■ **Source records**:

*-*-*

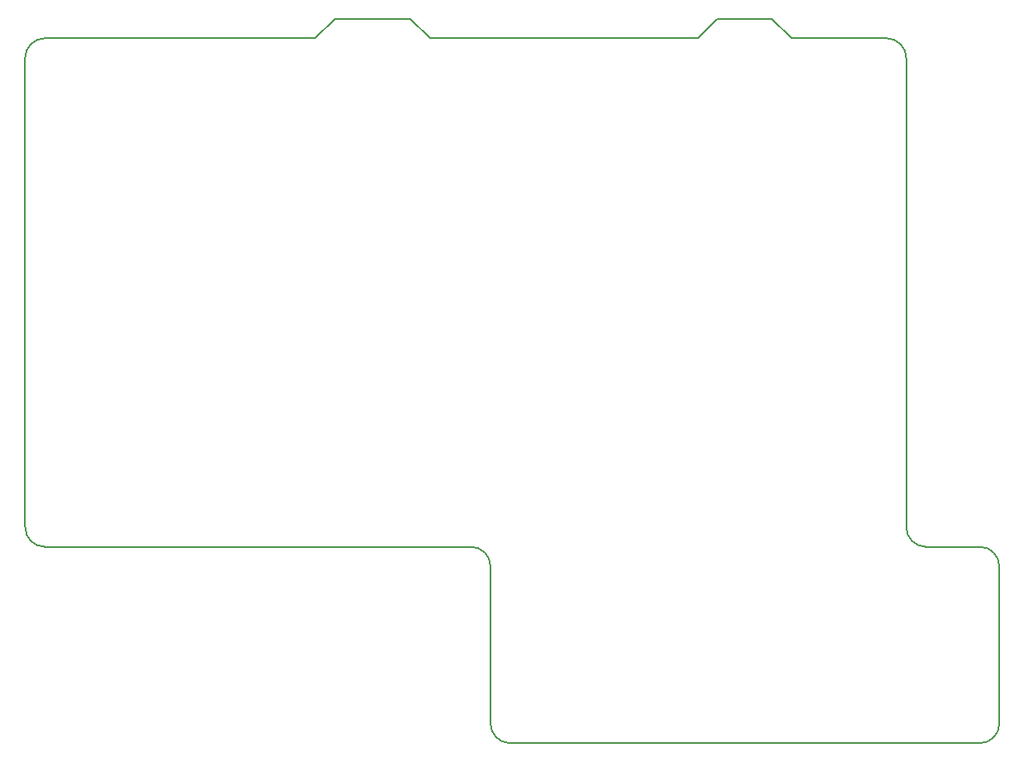
<source format=gm1>
G04 #@! TF.FileFunction,Profile,NP*
%FSLAX46Y46*%
G04 Gerber Fmt 4.6, Leading zero omitted, Abs format (unit mm)*
G04 Created by KiCad (PCBNEW 4.0.7) date 06/11/18 00:32:22*
%MOMM*%
%LPD*%
G01*
G04 APERTURE LIST*
%ADD10C,0.100000*%
%ADD11C,0.150000*%
G04 APERTURE END LIST*
D10*
D11*
X77110000Y-36250000D02*
X84830000Y-36250000D01*
X86830000Y-38250000D02*
X114250000Y-38250000D01*
X84830000Y-36250000D02*
X86830000Y-38250000D01*
X75110000Y-38250000D02*
X77110000Y-36250000D01*
X47430000Y-38250000D02*
X75110000Y-38250000D01*
X123850000Y-38250000D02*
X133590000Y-38250000D01*
X116250000Y-36250000D02*
X114250000Y-38250000D01*
X121850000Y-36250000D02*
X123850000Y-38250000D01*
X116250000Y-36250000D02*
X121850000Y-36250000D01*
X93020000Y-92380000D02*
X93020000Y-108420000D01*
X95010000Y-110460000D02*
X143070000Y-110460000D01*
X145110000Y-92380000D02*
X145110000Y-108470000D01*
X143080000Y-110460000D02*
G75*
G03X145110000Y-108470000I20000J2010000D01*
G01*
X93020000Y-108430000D02*
G75*
G03X95010000Y-110460000I2010000J-20000D01*
G01*
X47380000Y-90340000D02*
X91030000Y-90340000D01*
X45390000Y-40240000D02*
X45390000Y-88300000D01*
X135580000Y-88300000D02*
X135580000Y-40290000D01*
X143120000Y-90340000D02*
X137570000Y-90340000D01*
X135580000Y-88310000D02*
G75*
G03X137570000Y-90340000I2010000J-20000D01*
G01*
X45390000Y-88310000D02*
G75*
G03X47380000Y-90340000I2010000J-20000D01*
G01*
X47420000Y-38250000D02*
G75*
G03X45390000Y-40240000I-20000J-2010000D01*
G01*
X93020000Y-92370000D02*
G75*
G03X91030000Y-90340000I-2010000J20000D01*
G01*
X135580000Y-40280000D02*
G75*
G03X133590000Y-38250000I-2010000J20000D01*
G01*
X145110000Y-92370000D02*
G75*
G03X143120000Y-90340000I-2010000J20000D01*
G01*
M02*

</source>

*-*-*

■ **Work task**: All lines from the one containing "G03X45390000Y-40240000I-20000J-2010000D01*" to the end of the records, both ends included, should be printed exactly and on their own.

■ **Result of this task**:
G03X45390000Y-40240000I-20000J-2010000D01*
G01*
X93020000Y-92370000D02*
G75*
G03X91030000Y-90340000I-2010000J20000D01*
G01*
X135580000Y-40280000D02*
G75*
G03X133590000Y-38250000I-2010000J20000D01*
G01*
X145110000Y-92370000D02*
G75*
G03X143120000Y-90340000I-2010000J20000D01*
G01*
M02*

</source>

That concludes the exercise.